The third part is reaching out to innovators, startups and entrepreneurs to help them grow their businesses in Delaware.
Finally, DPP wants to make sure it can provide avenues for companies to find and attract talent that will allow them to thrive moving forward. The key to all of this is that business development is not an instant process. It takes time, and the longer Foreman and his team are working together, the more likely they are to find success. One example of that is the need to develop relationships with site consultants, who work with states and regions all over the country to find places for companies to settle.
“It’s not atypical for projects to take two to three years to evolve and be completed,” Foreman said. “Of course, the process has been truncated because of technology and the increased access it provides.”
Foreman and his DPP staff expressed the need to be patient as they build relationships and promote Delaware as a destination for new businesses. They must work closely with site selection consultants, in order to create a profile that can be sold to companies across the country. Just getting to know those people and developing trust takes time.
Then there is the capricious nature of corporate movement, which doesn’t flow constantly.

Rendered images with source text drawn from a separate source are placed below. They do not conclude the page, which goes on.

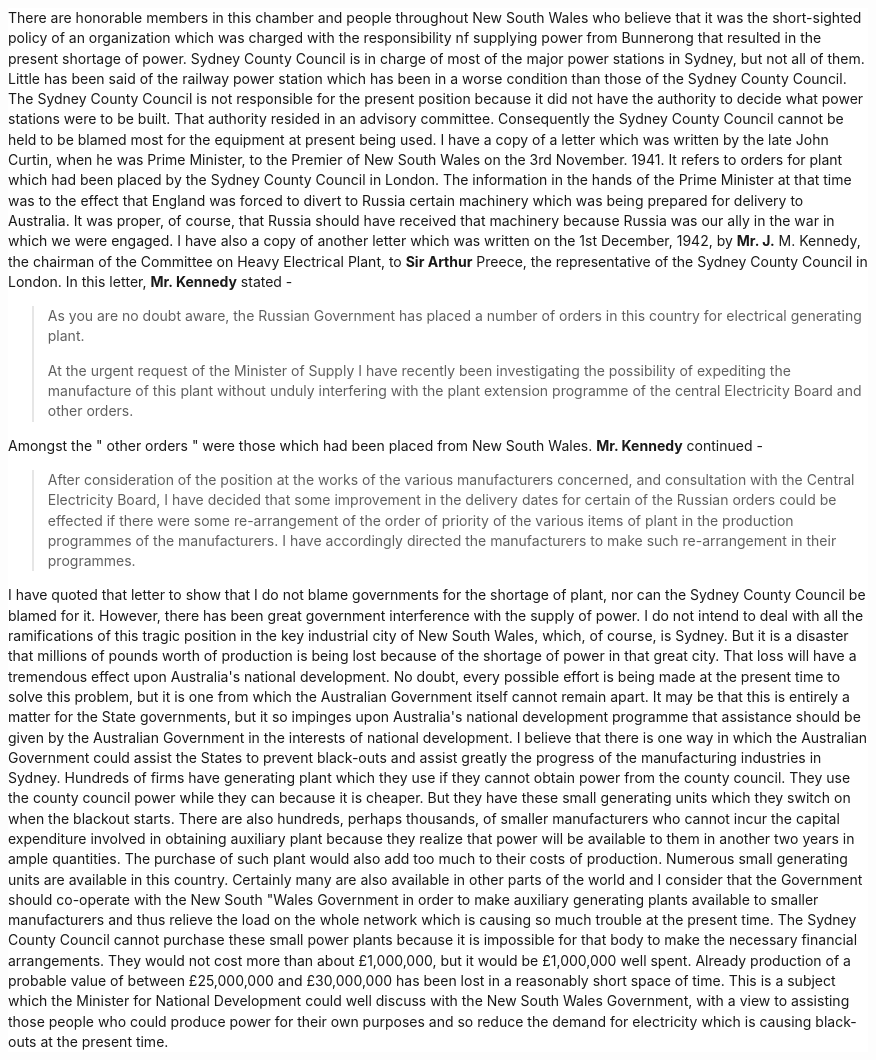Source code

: There are honorable members in this chamber and people throughout New South Wales who believe that it was the short-sighted policy of an organization which was charged with the responsibility nf supplying power from Bunnerong that resulted in the present shortage of power. Sydney County Council is in charge of most of the major power stations in Sydney, but not all of them. Little has been said of the railway power station which has been in a worse condition than those of the Sydney County Council. The Sydney County Council is not responsible for the present position because it did not have the authority to decide what power stations were to be built. That authority resided in an advisory committee. Consequently the Sydney County Council cannot be held to be blamed most for the equipment at present being used. I have a copy of a letter which was written by the late John Curtin, when he was Prime Minister, to the Premier of New South Wales on the 3rd November. 1941. It refers to orders for plant which had been placed by the Sydney County Council in London. The information in the hands of the Prime Minister at that time was to the effect that England was forced to divert to Russia certain machinery which was being prepared for delivery to Australia. It was proper, of course, that Russia should have received that machinery because Russia was our ally in the war in which we were engaged. I have also a copy of another letter which was written on the 1st December, 1942, by  **Mr. J.**  M. Kennedy, the  chairman  of the Committee on Heavy Electrical Plant, to  **Sir Arthur**  Preece, the representative of the Sydney County Council in London. In this letter,  **Mr. Kennedy**  stated - 

  >As you are no doubt aware, the Russian Government has placed a number of orders in this country for electrical generating plant. 
  >
  >At the urgent request of the Minister of Supply I have recently been investigating the possibility of expediting the manufacture of this plant without unduly interfering with the plant extension programme of the central Electricity Board and other orders. 

Amongst the " other orders " were those which had been placed from New South Wales.  **Mr. Kennedy**  continued - 

  >After consideration of the position at the works of the various manufacturers concerned, and consultation with the Central Electricity Board, I have decided that some improvement in the delivery dates for certain of the Russian orders could be effected if there were some re-arrangement of the order of priority of the various items of plant in the production programmes of the manufacturers. I have accordingly directed the manufacturers to make such re-arrangement in their programmes. 

I have quoted that letter to show that I do not blame governments for the shortage of plant, nor can the Sydney County Council be blamed for it. However, there has been great government interference with  the  supply of power. I do not intend to deal with all the ramifications of this tragic position in the key industrial city of New South Wales, which, of course, is Sydney. But it is a disaster that millions of pounds worth of production is being lost because of the shortage of power in that great city. That loss will have a tremendous effect upon Australia's national development. No doubt, every possible effort is being made at the present time to solve this problem, but it is one from which the Australian Government itself cannot remain apart. It may be that this is entirely a matter for the State governments, but it so impinges upon Australia's national development programme that assistance should be given by the Australian Government in the interests of national development. I believe that there is one way in which the Australian Government could assist the States to prevent black-outs and assist greatly the progress of the manufacturing industries in Sydney. Hundreds of firms have generating plant which they use if they cannot obtain power from the county council. They use the county council power while they can because it is cheaper. But they have these small generating units which they switch on when the blackout starts. There are also hundreds, perhaps thousands, of smaller manufacturers who  cannot incur the capital expenditure involved in obtaining auxiliary plant because they realize that power will be available to them in another two years in ample quantities. The purchase of such plant would also add too much to their costs of production. Numerous small generating units are available in this country. Certainly many are also available in other parts of the world and I consider that the Government should co-operate with the New South "Wales Government in order to make auxiliary generating plants available to smaller manufacturers and thus relieve the load on the whole network which is causing so much trouble at the present time. The Sydney County Council cannot purchase these small power plants because it is impossible for that body to make the necessary financial arrangements. They would not cost more than about £1,000,000, but it would be £1,000,000 well spent. Already production of a probable value of between £25,000,000 and £30,000,000 has been lost in a reasonably short space of time. This is a subject which the Minister for National Development could well discuss with the New South Wales Government, with a view to assisting those people who could produce power for their own purposes and so reduce the demand for electricity which is causing black-outs at the present time.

The deals Delaware has been making to attract businesses are drawing fire from some who worry the taxpayer burden will outweigh the cumulative gain from new jobs and increased revenues. November’s $3.9 million deal with Solenis — a reported $2 million of which is designed retain 323 jobs — irked critics. Similar incentive packages for companies have led some to decry a perceived lack of transparency exercised by the DPP and the state officials.
Open government advocates have voiced concerns that deals are being made without any public input and were upset in September 2017 when John Riley was named interim CEO during a closed-door meeting.
While Foreman reports that communication between the components of the public-private alliance is strong, he was quoted in early December reminding Delawareans that we are a private/nonprivate; we’re not a government agency.” In other words, the DPP has no requirement to keep the public apprised of every negotiation and prospective deal.
According to Foreman, doing so could jeopardize the Partnership’s work by scaring off some prospective companies who aren’t interested in airing their business publicly. So, the Prosperity Partnership works to include as many constituencies as possible without doing anything that could torpedo future success.
“Business leaders, community leaders and local partners are excited to have our assistance,” Foreman says. “We never do anything by ourselves. We are always working with multiple partners.”